Microsoft won't have to split Activision Blizzard or sell off Call of Duty IP to get the EU's approval of the deal, according to the latest reports.
Microsoft's proposed acquisition of Call of Duty and Diablo 4 publisher Activision Blizzard seem to be closer to completion as reports from Reuters suggest that European Union's regulatory body will not require structural remedies, meaning Microsoft won't have to split Activision Blizzard or sell any IP to get the deal done.
According to the report, Microsoft's recent licencing deals with Nvidia and Nintendo eased the antitrust concerns that the EU had initially. Microsoft announced that all Xbox games will be coming to Nvidia's cloud gaming platform GeForce Now and that Call of Duty series will return to Nintendo.
The European Commission are expected to share their final decision on the deal by April 25, 2023.
And while EU are now closer to approving the deal, the biggest hurdle is yet to be cleared. CMA UK have stated in their recent report that behavioural remedies wouldn't be enough to get them to approve the deal. Instead, the UK's regulatory body would prefer structural remedies that would mean selling off the Call of Duty franchise or Blizzard to a third party among other things.
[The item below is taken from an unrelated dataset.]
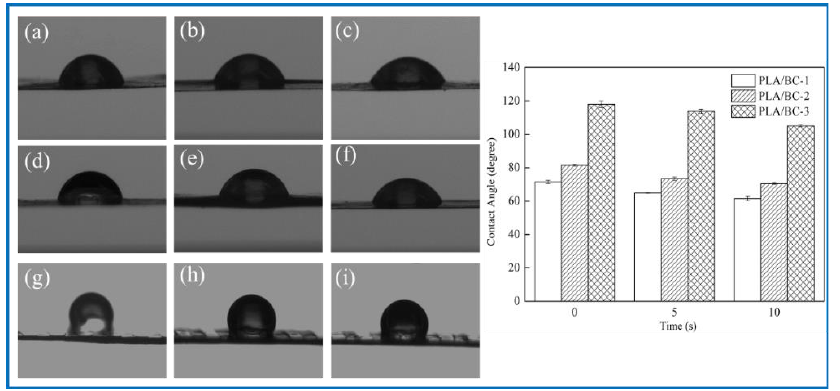
Figure 6. Water contact angle diagram under different contact time: ( a – c ): 0 s, 5 s, 10 s of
Of course, Microsoft have no intention of doing that so it will be interesting to see if they are able to convince CMA to approve the deal without any major remedies.
Microsoft announced their $69 million bid to buy Activision Blizzard just over a year ago as part of their strategy to boost Game Pass content and mobile division. Sony have been pretty vocal in speaking against the deal, fearing that Microsoft could simply stop releasing Call of Duty games on PlayStation consoles. On the other hand, Valve , Take-Two , Tencent and Nvidia have publicly stated that they support the merger.
Microsoft President Brad Smith has recently said that Microsoft are ready to sign a licencing deal with Sony, which would legally oblige them to release Call of Duty on PlayStation for the next ten years but the Japanese publisher are yet to agree to that.